Isto mais não é do que uma questão de opinião, a qual me vejo obrigado a respeitar, mas de forma alguma a concordar. Achar que aos 12 anos um miúdo tem de ter a noção do que é bom ou mau sem olhar a contextos sociais é algo que não me cabe na cabeça, assim como não me cabe na cabeça que se ignore o facto de que muitos países terceiro mundistas vivem em condições bastante precárias, muitas vezes directa ou indirectamente devido à intervenção europeia ou dos paises ditos desenvolvidos. Teres falado em colonialismo até veio a calhar. Não que não concorde com alguns pontos de vista que mencionas, mas acho que os simplificas de mais. Só assim se explica que uma simples opinião faça de mim um, e passo a citar, "homem novo marxista". Lá deves saber do que estás a falar, e não sou eu quem te vai contrariar (ena, rimou).

5:04 AM  
< > said...

O que é bom ou mau não se discute, porque isso depende de cada um. Cada um tem o direito inalienável de fazer as suas avaliações.

Mas é fazer figura de avestruz pensar que pessoas de 12 anos não sabem que pelo menos uma boa quantidade de factos tipificados como crime são proibidos.

5:34 AM  
< > said...

Poucas são as palavras que arranjo para comentar esta história. É algo tocante que nos faz realmente pensar. Muitas vezes as instituições não se preocupam realmente em educar estas pessoas, só as querem culpar de coisas que eles pensem que não têm desculpa. Felizmente no sistema judicial português ainda há pessoas como tu, que pensar nos arguidos e acham que eles podem ter um futuro melhor.

Bjs
Miguel

5:00 AM  
< > said...

Os arguidos têm que ser punidos e ponto final.

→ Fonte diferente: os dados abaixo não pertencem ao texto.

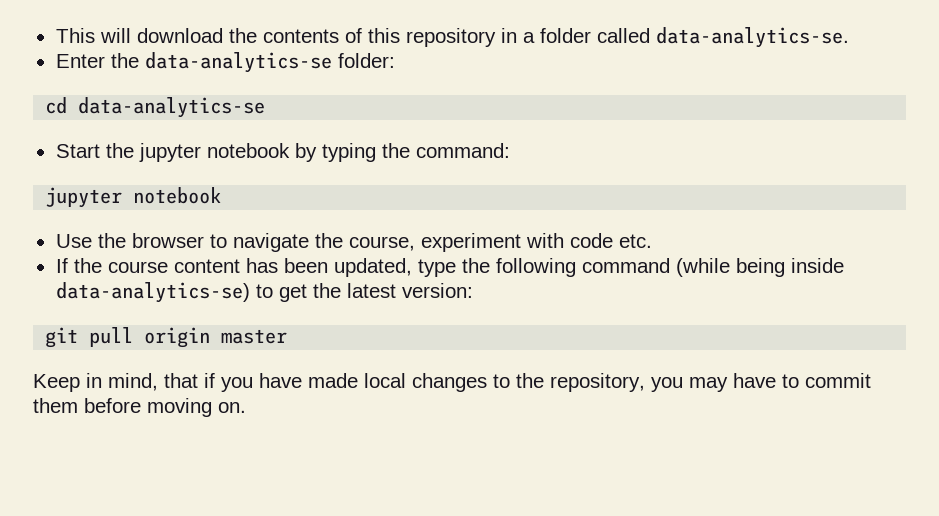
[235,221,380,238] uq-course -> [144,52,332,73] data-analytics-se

Não são coitadinhos, são pessoas responsáveis pelos seus actos. Actos criminosos não podem ter desculpa.

Estamos a tirar recursos dos cidadãos que cumprem as leis para gastar com quem não as cumpre ? Isso é uma brutal injustiça e o povo não merece isso !

Só falta virem dizer que são vítimas. Não quero saber. Muita gente vive em condições iguais e piores e não rouba nem destrói.

9:50 AM  
< > said...

Mais. O Estado não tem nada a ver com o futuro das pessoas. Assegura-lhes direitos.

De resto, cada um é que tem que tratar da sua vida. Cada um faz da sua vida o que quer. Se comete crimes, obviamente sofrerá as consequências.